Так что первые четверть часа из отпущенных мне тридцати минут я вроде не дурил. А потом…
Наверное втрескался Бояров по самые по уши. Впервые. С кем не бывает. И со мной случилось. И без всяких сантиментов следует признать – втрескался. Ибо чем еще объяснить, что в головенке оба полушария затеяли этакое перетягивание каната: звони! – не вздумай! Знать хочу! Знать не хочу! Притом без всяких сантиментов следует отметить: не для удовлетворения любопытства, не для заполнения логических пустот, а ради душевного спокойствия, которое… вряд ли наступит. Сомнения гложут. Любое сомнение толкуется в пользу обвиняемого. А я обвиняю Марси? Н-нет. Но – сомнения. И я просто хочу ими поделиться со специалистом по вопросу. А хочу ли я этого? При сложившихся у нас с Марси отношениях любое сомнение будет истолковано не в пользу сомневающегося, обвинителя. Паршивец Головнин! Чему-то их все же учат. Разделяй и властвуй. Примитив, но безотказный. И ведь не впервой. Помнится, в питерской больничке, когда Контора раскручивала меня по поводу убиенного-отравленного кагэбэшника, Валька сочувственно-иезуитски переспросил: «Постой-постой! Чью… м-м… девушку?». Фокус не удался, не рассорились мы, я и Серега Швед, но причина была тривиальной: мне по большому счету на тезку-Сандру к тому моменту было… э-э… как там любит выражаться Лев Михайлович Перельман? А что касается Марси – ее я действительно готов розами засыпать. И без, спаси-сохрани, предварительного действа. Но майор Конторы предупреждает: «Мы всех наших слушаем».

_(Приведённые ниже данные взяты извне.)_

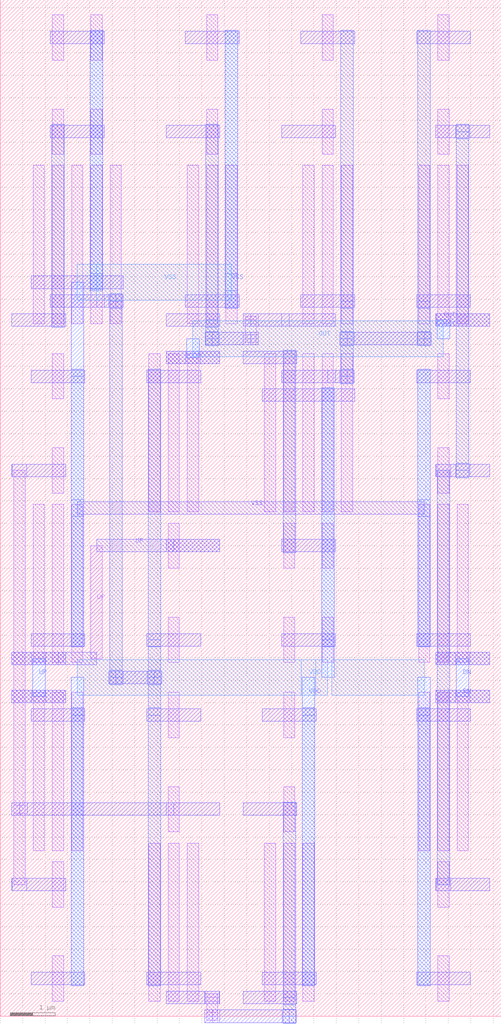
<source format=lef>
VERSION 5.6 ;
  BUSBITCHARS "[]" ;
  DIVIDERCHAR "/" ;

MACRO CP
  ORIGIN 0 0 ;
  FOREIGN CP 0 0 ;
  SIZE 11.18 BY 22.68 ;
  PIN VSS
    DIRECTION INOUT ;
    USE SIGNAL ;
    PORT 
      LAYER M3 ;
        RECT 2.01 16.22 2.29 22 ;
      LAYER M3 ;
        RECT 1.58 8.24 1.86 14.44 ;
      LAYER M3 ;
        RECT 9.32 8.24 9.6 14.44 ;
      LAYER M3 ;
        RECT 5.02 15.8 5.3 22 ;
      LAYER M3 ;
        RECT 2.01 16.195 2.29 16.565 ;
      LAYER M4 ;
        RECT 1.72 15.98 2.15 16.78 ;
      LAYER M3 ;
        RECT 1.58 14.28 1.86 16.38 ;
      LAYER M3 ;
        RECT 1.58 11.155 1.86 11.525 ;
      LAYER M2 ;
        RECT 1.72 11.2 9.46 11.48 ;
      LAYER M3 ;
        RECT 9.32 11.155 9.6 11.525 ;
      LAYER M4 ;
        RECT 2.15 15.98 5.16 16.78 ;
      LAYER M3 ;
        RECT 5.02 16.195 5.3 16.565 ;
    END
  END VSS
  PIN VDD
    DIRECTION INOUT ;
    USE SIGNAL ;
    PORT 
      LAYER M3 ;
        RECT 7.17 8.24 7.45 14.02 ;
      LAYER M3 ;
        RECT 1.58 0.68 1.86 6.88 ;
      LAYER M3 ;
        RECT 9.32 0.68 9.6 6.88 ;
      LAYER M3 ;
        RECT 6.74 0.68 7.02 6.88 ;
      LAYER M3 ;
        RECT 7.17 7.56 7.45 8.4 ;
      LAYER M4 ;
        RECT 1.72 7.16 7.31 7.96 ;
      LAYER M3 ;
        RECT 1.58 6.72 1.86 7.56 ;
      LAYER M4 ;
        RECT 7.4 7.16 9.46 7.96 ;
      LAYER M3 ;
        RECT 9.32 6.72 9.6 7.56 ;
      LAYER M4 ;
        RECT 6.715 7.16 7.045 7.96 ;
      LAYER M3 ;
        RECT 6.74 6.72 7.02 7.56 ;
    END
  END VDD
  PIN UP
    DIRECTION INOUT ;
    USE SIGNAL ;
    PORT 
      LAYER M2 ;
        RECT 0.26 7.84 1.46 8.12 ;
      LAYER M2 ;
        RECT 0.26 7 1.46 7.28 ;
      LAYER M2 ;
        RECT 0.7 7.84 1.02 8.12 ;
      LAYER M3 ;
        RECT 0.72 7.14 1 7.98 ;
      LAYER M2 ;
        RECT 0.7 7 1.02 7.28 ;
      LAYER M2 ;
        RECT 3.7 10.36 4.9 10.64 ;
      LAYER M2 ;
        RECT 1.29 7.84 2.15 8.12 ;
      LAYER M1 ;
        RECT 2.025 7.98 2.275 10.5 ;
      LAYER M2 ;
        RECT 2.15 10.36 3.87 10.64 ;
    END
  END UP
  PIN DN
    DIRECTION INOUT ;
    USE SIGNAL ;
    PORT 
      LAYER M2 ;
        RECT 9.72 7.84 10.92 8.12 ;
      LAYER M2 ;
        RECT 9.72 7 10.92 7.28 ;
      LAYER M2 ;
        RECT 10.16 7.84 10.48 8.12 ;
      LAYER M3 ;
        RECT 10.18 7.14 10.46 7.98 ;
      LAYER M2 ;
        RECT 10.16 7 10.48 7.28 ;
    END
  END DN
  PIN OUT
    DIRECTION INOUT ;
    USE SIGNAL ;
    PORT 
      LAYER M2 ;
        RECT 3.7 14.56 4.9 14.84 ;
      LAYER M2 ;
        RECT 9.72 15.4 10.92 15.68 ;
      LAYER M2 ;
        RECT 4.14 14.56 4.46 14.84 ;
      LAYER M3 ;
        RECT 4.16 14.7 4.44 15.12 ;
      LAYER M4 ;
        RECT 4.3 14.72 9.89 15.52 ;
      LAYER M3 ;
        RECT 9.75 15.12 10.03 15.54 ;
      LAYER M2 ;
        RECT 9.73 15.4 10.05 15.68 ;
    END
  END OUT
  OBS 
  LAYER M3 ;
        RECT 1.15 15.38 1.43 19.9 ;
  LAYER M2 ;
        RECT 1.12 15.82 2.32 16.1 ;
  LAYER M3 ;
        RECT 3.3 0.68 3.58 6.88 ;
  LAYER M3 ;
        RECT 3.3 8.24 3.58 14.44 ;
  LAYER M2 ;
        RECT 2.15 15.82 2.58 16.1 ;
  LAYER M3 ;
        RECT 2.44 7.56 2.72 15.96 ;
  LAYER M2 ;
        RECT 2.58 7.42 3.44 7.7 ;
  LAYER M3 ;
        RECT 3.3 6.72 3.58 7.56 ;
  LAYER M3 ;
        RECT 3.3 7.56 3.58 8.4 ;
  LAYER M2 ;
        RECT 2.42 7.42 2.74 7.7 ;
  LAYER M3 ;
        RECT 2.44 7.4 2.72 7.72 ;
  LAYER M2 ;
        RECT 2.42 15.82 2.74 16.1 ;
  LAYER M3 ;
        RECT 2.44 15.8 2.72 16.12 ;
  LAYER M2 ;
        RECT 3.28 7.42 3.6 7.7 ;
  LAYER M3 ;
        RECT 3.3 7.4 3.58 7.72 ;
  LAYER M2 ;
        RECT 2.42 7.42 2.74 7.7 ;
  LAYER M3 ;
        RECT 2.44 7.4 2.72 7.72 ;
  LAYER M2 ;
        RECT 2.42 15.82 2.74 16.1 ;
  LAYER M3 ;
        RECT 2.44 15.8 2.72 16.12 ;
  LAYER M2 ;
        RECT 3.28 7.42 3.6 7.7 ;
  LAYER M3 ;
        RECT 3.3 7.4 3.58 7.72 ;
  LAYER M2 ;
        RECT 2.42 7.42 2.74 7.7 ;
  LAYER M3 ;
        RECT 2.44 7.4 2.72 7.72 ;
  LAYER M2 ;
        RECT 2.42 15.82 2.74 16.1 ;
  LAYER M3 ;
        RECT 2.44 15.8 2.72 16.12 ;
  LAYER M2 ;
        RECT 3.28 7.42 3.6 7.7 ;
  LAYER M3 ;
        RECT 3.3 7.4 3.58 7.72 ;
  LAYER M2 ;
        RECT 2.42 7.42 2.74 7.7 ;
  LAYER M3 ;
        RECT 2.44 7.4 2.72 7.72 ;
  LAYER M2 ;
        RECT 2.42 15.82 2.74 16.1 ;
  LAYER M3 ;
        RECT 2.44 15.8 2.72 16.12 ;
  LAYER M2 ;
        RECT 3.28 7.42 3.6 7.7 ;
  LAYER M3 ;
        RECT 3.3 7.4 3.58 7.72 ;
  LAYER M3 ;
        RECT 6.31 10.34 6.59 14.86 ;
  LAYER M2 ;
        RECT 6.28 14.14 7.48 14.42 ;
  LAYER M3 ;
        RECT 9.32 15.8 9.6 22 ;
  LAYER M3 ;
        RECT 7.6 15.8 7.88 22 ;
  LAYER M2 ;
        RECT 7.31 14.14 7.74 14.42 ;
  LAYER M3 ;
        RECT 7.6 14.28 7.88 15.12 ;
  LAYER M2 ;
        RECT 7.74 14.98 9.46 15.26 ;
  LAYER M3 ;
        RECT 9.32 15.12 9.6 15.96 ;
  LAYER M3 ;
        RECT 7.6 15.12 7.88 15.96 ;
  LAYER M2 ;
        RECT 7.58 14.14 7.9 14.42 ;
  LAYER M3 ;
        RECT 7.6 14.12 7.88 14.44 ;
  LAYER M2 ;
        RECT 7.58 14.98 7.9 15.26 ;
  LAYER M3 ;
        RECT 7.6 14.96 7.88 15.28 ;
  LAYER M2 ;
        RECT 9.3 14.98 9.62 15.26 ;
  LAYER M3 ;
        RECT 9.32 14.96 9.6 15.28 ;
  LAYER M2 ;
        RECT 7.58 14.14 7.9 14.42 ;
  LAYER M3 ;
        RECT 7.6 14.12 7.88 14.44 ;
  LAYER M2 ;
        RECT 7.58 14.98 7.9 15.26 ;
  LAYER M3 ;
        RECT 7.6 14.96 7.88 15.28 ;
  LAYER M2 ;
        RECT 9.3 14.98 9.62 15.26 ;
  LAYER M3 ;
        RECT 9.32 14.96 9.6 15.28 ;
  LAYER M2 ;
        RECT 7.58 14.14 7.9 14.42 ;
  LAYER M3 ;
        RECT 7.6 14.12 7.88 14.44 ;
  LAYER M2 ;
        RECT 7.58 14.98 7.9 15.26 ;
  LAYER M3 ;
        RECT 7.6 14.96 7.88 15.28 ;
  LAYER M2 ;
        RECT 9.3 14.98 9.62 15.26 ;
  LAYER M3 ;
        RECT 9.32 14.96 9.6 15.28 ;
  LAYER M2 ;
        RECT 7.58 14.14 7.9 14.42 ;
  LAYER M3 ;
        RECT 7.6 14.12 7.88 14.44 ;
  LAYER M2 ;
        RECT 7.58 14.98 7.9 15.26 ;
  LAYER M3 ;
        RECT 7.6 14.96 7.88 15.28 ;
  LAYER M2 ;
        RECT 9.3 14.98 9.62 15.26 ;
  LAYER M3 ;
        RECT 9.32 14.96 9.6 15.28 ;
  LAYER M2 ;
        RECT 0.26 12.04 1.46 12.32 ;
  LAYER M2 ;
        RECT 0.26 2.8 1.46 3.08 ;
  LAYER M2 ;
        RECT 0.27 12.04 0.59 12.32 ;
  LAYER M1 ;
        RECT 0.305 2.94 0.555 12.18 ;
  LAYER M2 ;
        RECT 0.27 2.8 0.59 3.08 ;
  LAYER M2 ;
        RECT 3.7 4.48 4.9 4.76 ;
  LAYER M1 ;
        RECT 0.305 4.535 0.555 4.705 ;
  LAYER M2 ;
        RECT 0.43 4.48 3.87 4.76 ;
  LAYER M1 ;
        RECT 0.305 4.535 0.555 4.705 ;
  LAYER M2 ;
        RECT 0.26 4.48 0.6 4.76 ;
  LAYER M1 ;
        RECT 0.305 4.535 0.555 4.705 ;
  LAYER M2 ;
        RECT 0.26 4.48 0.6 4.76 ;
  LAYER M2 ;
        RECT 9.72 12.04 10.92 12.32 ;
  LAYER M2 ;
        RECT 9.72 2.8 10.92 3.08 ;
  LAYER M2 ;
        RECT 9.73 12.04 10.05 12.32 ;
  LAYER M3 ;
        RECT 9.75 2.94 10.03 12.18 ;
  LAYER M2 ;
        RECT 9.73 2.8 10.05 3.08 ;
  LAYER M2 ;
        RECT 9.72 19.6 10.92 19.88 ;
  LAYER M2 ;
        RECT 10.16 12.04 10.48 12.32 ;
  LAYER M3 ;
        RECT 10.18 12.18 10.46 19.74 ;
  LAYER M2 ;
        RECT 10.16 19.6 10.48 19.88 ;
  LAYER M2 ;
        RECT 10.16 12.04 10.48 12.32 ;
  LAYER M3 ;
        RECT 10.18 12.02 10.46 12.34 ;
  LAYER M2 ;
        RECT 10.16 19.6 10.48 19.88 ;
  LAYER M3 ;
        RECT 10.18 19.58 10.46 19.9 ;
  LAYER M2 ;
        RECT 10.16 12.04 10.48 12.32 ;
  LAYER M3 ;
        RECT 10.18 12.02 10.46 12.34 ;
  LAYER M2 ;
        RECT 10.16 19.6 10.48 19.88 ;
  LAYER M3 ;
        RECT 10.18 19.58 10.46 19.9 ;
  LAYER M3 ;
        RECT 4.59 15.38 4.87 19.9 ;
  LAYER M2 ;
        RECT 6.28 15.4 7.48 15.68 ;
  LAYER M3 ;
        RECT 4.59 15.12 4.87 15.54 ;
  LAYER M2 ;
        RECT 4.73 14.98 5.59 15.26 ;
  LAYER M1 ;
        RECT 5.465 15.12 5.715 15.54 ;
  LAYER M2 ;
        RECT 5.59 15.4 6.45 15.68 ;
  LAYER M1 ;
        RECT 5.465 15.035 5.715 15.205 ;
  LAYER M2 ;
        RECT 5.42 14.98 5.76 15.26 ;
  LAYER M1 ;
        RECT 5.465 15.455 5.715 15.625 ;
  LAYER M2 ;
        RECT 5.42 15.4 5.76 15.68 ;
  LAYER M2 ;
        RECT 4.57 14.98 4.89 15.26 ;
  LAYER M3 ;
        RECT 4.59 14.96 4.87 15.28 ;
  LAYER M1 ;
        RECT 5.465 15.035 5.715 15.205 ;
  LAYER M2 ;
        RECT 5.42 14.98 5.76 15.26 ;
  LAYER M1 ;
        RECT 5.465 15.455 5.715 15.625 ;
  LAYER M2 ;
        RECT 5.42 15.4 5.76 15.68 ;
  LAYER M2 ;
        RECT 4.57 14.98 4.89 15.26 ;
  LAYER M3 ;
        RECT 4.59 14.96 4.87 15.28 ;
  LAYER M3 ;
        RECT 6.31 0.26 6.59 4.78 ;
  LAYER M2 ;
        RECT 3.7 0.28 4.9 0.56 ;
  LAYER M3 ;
        RECT 6.31 0 6.59 0.42 ;
  LAYER M2 ;
        RECT 4.73 -0.14 6.45 0.14 ;
  LAYER M1 ;
        RECT 4.605 0 4.855 0.42 ;
  LAYER M2 ;
        RECT 4.57 0.28 4.89 0.56 ;
  LAYER M1 ;
        RECT 4.605 -0.085 4.855 0.085 ;
  LAYER M2 ;
        RECT 4.56 -0.14 4.9 0.14 ;
  LAYER M1 ;
        RECT 4.605 0.335 4.855 0.505 ;
  LAYER M2 ;
        RECT 4.56 0.28 4.9 0.56 ;
  LAYER M2 ;
        RECT 6.29 -0.14 6.61 0.14 ;
  LAYER M3 ;
        RECT 6.31 -0.16 6.59 0.16 ;
  LAYER M1 ;
        RECT 4.605 -0.085 4.855 0.085 ;
  LAYER M2 ;
        RECT 4.56 -0.14 4.9 0.14 ;
  LAYER M1 ;
        RECT 4.605 0.335 4.855 0.505 ;
  LAYER M2 ;
        RECT 4.56 0.28 4.9 0.56 ;
  LAYER M2 ;
        RECT 6.29 -0.14 6.61 0.14 ;
  LAYER M3 ;
        RECT 6.31 -0.16 6.59 0.16 ;
  LAYER M2 ;
        RECT 6.28 19.6 7.48 19.88 ;
  LAYER M1 ;
        RECT 1.165 15.455 1.415 18.985 ;
  LAYER M1 ;
        RECT 1.165 19.235 1.415 20.245 ;
  LAYER M1 ;
        RECT 1.165 21.335 1.415 22.345 ;
  LAYER M1 ;
        RECT 0.735 15.455 0.985 18.985 ;
  LAYER M1 ;
        RECT 1.595 15.455 1.845 18.985 ;
  LAYER M1 ;
        RECT 2.025 15.455 2.275 18.985 ;
  LAYER M1 ;
        RECT 2.025 19.235 2.275 20.245 ;
  LAYER M1 ;
        RECT 2.025 21.335 2.275 22.345 ;
  LAYER M1 ;
        RECT 2.455 15.455 2.705 18.985 ;
  LAYER M2 ;
        RECT 1.12 19.6 2.32 19.88 ;
  LAYER M2 ;
        RECT 0.26 15.4 1.46 15.68 ;
  LAYER M2 ;
        RECT 1.12 21.7 2.32 21.98 ;
  LAYER M2 ;
        RECT 0.69 16.24 2.75 16.52 ;
  LAYER M3 ;
        RECT 1.15 15.38 1.43 19.9 ;
  LAYER M2 ;
        RECT 1.12 15.82 2.32 16.1 ;
  LAYER M3 ;
        RECT 2.01 16.22 2.29 22 ;
  LAYER M1 ;
        RECT 6.325 11.255 6.575 14.785 ;
  LAYER M1 ;
        RECT 6.325 9.995 6.575 11.005 ;
  LAYER M1 ;
        RECT 6.325 7.895 6.575 8.905 ;
  LAYER M1 ;
        RECT 5.895 11.255 6.145 14.785 ;
  LAYER M1 ;
        RECT 6.755 11.255 7.005 14.785 ;
  LAYER M1 ;
        RECT 7.185 11.255 7.435 14.785 ;
  LAYER M1 ;
        RECT 7.185 9.995 7.435 11.005 ;
  LAYER M1 ;
        RECT 7.185 7.895 7.435 8.905 ;
  LAYER M1 ;
        RECT 7.615 11.255 7.865 14.785 ;
  LAYER M2 ;
        RECT 6.28 10.36 7.48 10.64 ;
  LAYER M2 ;
        RECT 5.42 14.56 6.62 14.84 ;
  LAYER M2 ;
        RECT 6.28 8.26 7.48 8.54 ;
  LAYER M2 ;
        RECT 5.85 13.72 7.91 14 ;
  LAYER M3 ;
        RECT 6.31 10.34 6.59 14.86 ;
  LAYER M2 ;
        RECT 6.28 14.14 7.48 14.42 ;
  LAYER M3 ;
        RECT 7.17 8.24 7.45 14.02 ;
  LAYER M1 ;
        RECT 1.165 7.895 1.415 11.425 ;
  LAYER M1 ;
        RECT 1.165 11.675 1.415 12.685 ;
  LAYER M1 ;
        RECT 1.165 13.775 1.415 14.785 ;
  LAYER M1 ;
        RECT 0.735 7.895 0.985 11.425 ;
  LAYER M1 ;
        RECT 1.595 7.895 1.845 11.425 ;
  LAYER M2 ;
        RECT 0.69 14.14 1.89 14.42 ;
  LAYER M2 ;
        RECT 0.69 8.26 1.89 8.54 ;
  LAYER M2 ;
        RECT 0.26 7.84 1.46 8.12 ;
  LAYER M2 ;
        RECT 0.26 12.04 1.46 12.32 ;
  LAYER M3 ;
        RECT 1.58 8.24 1.86 14.44 ;
  LAYER M1 ;
        RECT 1.165 3.695 1.415 7.225 ;
  LAYER M1 ;
        RECT 1.165 2.435 1.415 3.445 ;
  LAYER M1 ;
        RECT 1.165 0.335 1.415 1.345 ;
  LAYER M1 ;
        RECT 0.735 3.695 0.985 7.225 ;
  LAYER M1 ;
        RECT 1.595 3.695 1.845 7.225 ;
  LAYER M2 ;
        RECT 0.69 0.7 1.89 0.98 ;
  LAYER M2 ;
        RECT 0.69 6.58 1.89 6.86 ;
  LAYER M2 ;
        RECT 0.26 7 1.46 7.28 ;
  LAYER M2 ;
        RECT 0.26 2.8 1.46 3.08 ;
  LAYER M3 ;
        RECT 1.58 0.68 1.86 6.88 ;
  LAYER M1 ;
        RECT 9.765 7.895 10.015 11.425 ;
  LAYER M1 ;
        RECT 9.765 11.675 10.015 12.685 ;
  LAYER M1 ;
        RECT 9.765 13.775 10.015 14.785 ;
  LAYER M1 ;
        RECT 10.195 7.895 10.445 11.425 ;
  LAYER M1 ;
        RECT 9.335 7.895 9.585 11.425 ;
  LAYER M2 ;
        RECT 9.29 14.14 10.49 14.42 ;
  LAYER M2 ;
        RECT 9.29 8.26 10.49 8.54 ;
  LAYER M2 ;
        RECT 9.72 7.84 10.92 8.12 ;
  LAYER M2 ;
        RECT 9.72 12.04 10.92 12.32 ;
  LAYER M3 ;
        RECT 9.32 8.24 9.6 14.44 ;
  LAYER M1 ;
        RECT 9.765 3.695 10.015 7.225 ;
  LAYER M1 ;
        RECT 9.765 2.435 10.015 3.445 ;
  LAYER M1 ;
        RECT 9.765 0.335 10.015 1.345 ;
  LAYER M1 ;
        RECT 10.195 3.695 10.445 7.225 ;
  LAYER M1 ;
        RECT 9.335 3.695 9.585 7.225 ;
  LAYER M2 ;
        RECT 9.29 0.7 10.49 0.98 ;
  LAYER M2 ;
        RECT 9.29 6.58 10.49 6.86 ;
  LAYER M2 ;
        RECT 9.72 7 10.92 7.28 ;
  LAYER M2 ;
        RECT 9.72 2.8 10.92 3.08 ;
  LAYER M3 ;
        RECT 9.32 0.68 9.6 6.88 ;
  LAYER M1 ;
        RECT 4.605 15.455 4.855 18.985 ;
  LAYER M1 ;
        RECT 4.605 19.235 4.855 20.245 ;
  LAYER M1 ;
        RECT 4.605 21.335 4.855 22.345 ;
  LAYER M1 ;
        RECT 4.175 15.455 4.425 18.985 ;
  LAYER M1 ;
        RECT 5.035 15.455 5.285 18.985 ;
  LAYER M2 ;
        RECT 3.7 19.6 4.9 19.88 ;
  LAYER M2 ;
        RECT 3.7 15.4 4.9 15.68 ;
  LAYER M2 ;
        RECT 4.13 21.7 5.33 21.98 ;
  LAYER M2 ;
        RECT 4.13 15.82 5.33 16.1 ;
  LAYER M3 ;
        RECT 4.59 15.38 4.87 19.9 ;
  LAYER M3 ;
        RECT 5.02 15.8 5.3 22 ;
  LAYER M1 ;
        RECT 6.325 0.335 6.575 3.865 ;
  LAYER M1 ;
        RECT 6.325 4.115 6.575 5.125 ;
  LAYER M1 ;
        RECT 6.325 6.215 6.575 7.225 ;
  LAYER M1 ;
        RECT 5.895 0.335 6.145 3.865 ;
  LAYER M1 ;
        RECT 6.755 0.335 7.005 3.865 ;
  LAYER M2 ;
        RECT 5.42 4.48 6.62 4.76 ;
  LAYER M2 ;
        RECT 5.42 0.28 6.62 0.56 ;
  LAYER M2 ;
        RECT 5.85 6.58 7.05 6.86 ;
  LAYER M2 ;
        RECT 5.85 0.7 7.05 0.98 ;
  LAYER M3 ;
        RECT 6.31 0.26 6.59 4.78 ;
  LAYER M3 ;
        RECT 6.74 0.68 7.02 6.88 ;
  LAYER M1 ;
        RECT 3.745 0.335 3.995 3.865 ;
  LAYER M1 ;
        RECT 3.745 4.115 3.995 5.125 ;
  LAYER M1 ;
        RECT 3.745 6.215 3.995 7.225 ;
  LAYER M1 ;
        RECT 4.175 0.335 4.425 3.865 ;
  LAYER M1 ;
        RECT 3.315 0.335 3.565 3.865 ;
  LAYER M2 ;
        RECT 3.27 6.58 4.47 6.86 ;
  LAYER M2 ;
        RECT 3.27 0.7 4.47 0.98 ;
  LAYER M2 ;
        RECT 3.7 0.28 4.9 0.56 ;
  LAYER M2 ;
        RECT 3.7 4.48 4.9 4.76 ;
  LAYER M3 ;
        RECT 3.3 0.68 3.58 6.88 ;
  LAYER M1 ;
        RECT 3.745 11.255 3.995 14.785 ;
  LAYER M1 ;
        RECT 3.745 9.995 3.995 11.005 ;
  LAYER M1 ;
        RECT 3.745 7.895 3.995 8.905 ;
  LAYER M1 ;
        RECT 4.175 11.255 4.425 14.785 ;
  LAYER M1 ;
        RECT 3.315 11.255 3.565 14.785 ;
  LAYER M2 ;
        RECT 3.27 8.26 4.47 8.54 ;
  LAYER M2 ;
        RECT 3.27 14.14 4.47 14.42 ;
  LAYER M2 ;
        RECT 3.7 14.56 4.9 14.84 ;
  LAYER M2 ;
        RECT 3.7 10.36 4.9 10.64 ;
  LAYER M3 ;
        RECT 3.3 8.24 3.58 14.44 ;
  LAYER M1 ;
        RECT 9.765 15.455 10.015 18.985 ;
  LAYER M1 ;
        RECT 9.765 19.235 10.015 20.245 ;
  LAYER M1 ;
        RECT 9.765 21.335 10.015 22.345 ;
  LAYER M1 ;
        RECT 10.195 15.455 10.445 18.985 ;
  LAYER M1 ;
        RECT 9.335 15.455 9.585 18.985 ;
  LAYER M2 ;
        RECT 9.29 21.7 10.49 21.98 ;
  LAYER M2 ;
        RECT 9.29 15.82 10.49 16.1 ;
  LAYER M2 ;
        RECT 9.72 15.4 10.92 15.68 ;
  LAYER M2 ;
        RECT 9.72 19.6 10.92 19.88 ;
  LAYER M3 ;
        RECT 9.32 15.8 9.6 22 ;
  LAYER M1 ;
        RECT 7.185 15.455 7.435 18.985 ;
  LAYER M1 ;
        RECT 7.185 19.235 7.435 20.245 ;
  LAYER M1 ;
        RECT 7.185 21.335 7.435 22.345 ;
  LAYER M1 ;
        RECT 6.755 15.455 7.005 18.985 ;
  LAYER M1 ;
        RECT 7.615 15.455 7.865 18.985 ;
  LAYER M2 ;
        RECT 6.71 21.7 7.91 21.98 ;
  LAYER M2 ;
        RECT 6.71 15.82 7.91 16.1 ;
  LAYER M2 ;
        RECT 6.28 15.4 7.48 15.68 ;
  LAYER M2 ;
        RECT 6.28 19.6 7.48 19.88 ;
  LAYER M3 ;
        RECT 7.6 15.8 7.88 22 ;
  END 
END CP
END LIBRARY

</source>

Ну и слушайте! А что я такого сказал:
– Это я! – не представляясь, лишь только трубка была снята. – Я в отеле…
В каком отеле, не успел… Марси перебила. То есть не Марси, а ее голос:
– Это автоответчик. В вашем распоряжении тридцать секунд. Если не затруднит, укажите время вашего звонка. Спасибо.
Пожалуйста! Я рефлекторно глянул на «сейку» и бормотнул со зла кретински-торжественным тоном питерской автоответчицы: «Восемь часов, двадцать две минуты!». С автоответчиком мисс Арчдейл говорит автоответчик мистера Боярова, на хрен! И с нажимом повторил:
– Эт-то я!
Если Марси все-таки дома, то отзовется, – тогда обменяемся подробностями. Если она действительно в отсутствии, то незачем автоответчику знать… особенно если «слушаем». Ну?! Отзовись! Ну?!
Стук в дверь. Ухо не сразу восприняло – звуки в телефонной трубке были важней. Но снова стук.
– Кто?!! – проревел я через всю огромную гостиную.
Чье-то робкое неразборчивое лопотанье.
Я положил трубку рядом с аппаратом. В четыре бесшумных маха преодолел расстояние до двери. На всякий случай, вжался в простенок (жизнь, черт побери, заставит куста остерегаться!) и еще раз недовольно-сонно рявкнул:
– Кто?!
– Ваш пакет…
Тьфу! Не раньше, не позже! Сейчас, момент! Я сунулся в ванную – полотенце. Обернул вокруг пояса. Отомкнул. Впрочем, на всякий опять же случай занял прежнюю позицию – в простенке. Рука от плеча – тай-до. Если не понравится мне гость, приложу дверью – покойный Мишаня Грюнберг на том свете э-э… еще раз помрет. От зависти. Я, знаете ли, поумнел со времен первого «транзита», я теперь сам хоть кого дверью прихлопну.